Problem description: Please locate every line in the items below that contains the string "OBDII", and copy each of those lines in full.

Data to examine:
^^^^
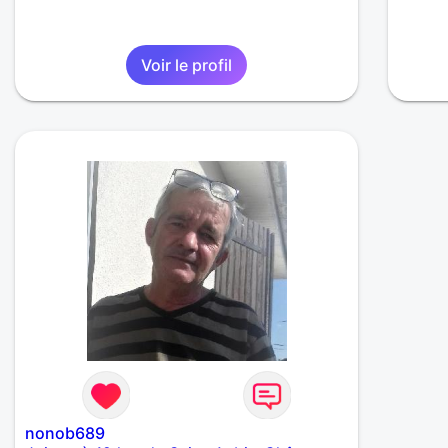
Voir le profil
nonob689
^^^^
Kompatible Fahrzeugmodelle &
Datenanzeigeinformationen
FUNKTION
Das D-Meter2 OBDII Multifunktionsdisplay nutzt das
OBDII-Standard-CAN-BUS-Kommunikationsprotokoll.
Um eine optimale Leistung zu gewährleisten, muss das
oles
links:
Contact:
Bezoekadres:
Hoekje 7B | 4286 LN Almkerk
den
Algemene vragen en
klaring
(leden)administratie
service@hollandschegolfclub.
^^^^
Exercise result:
Das D-Meter2 OBDII Multifunktionsdisplay nutzt das
OBDII-Standard-CAN-BUS-Kommunikationsprotokoll.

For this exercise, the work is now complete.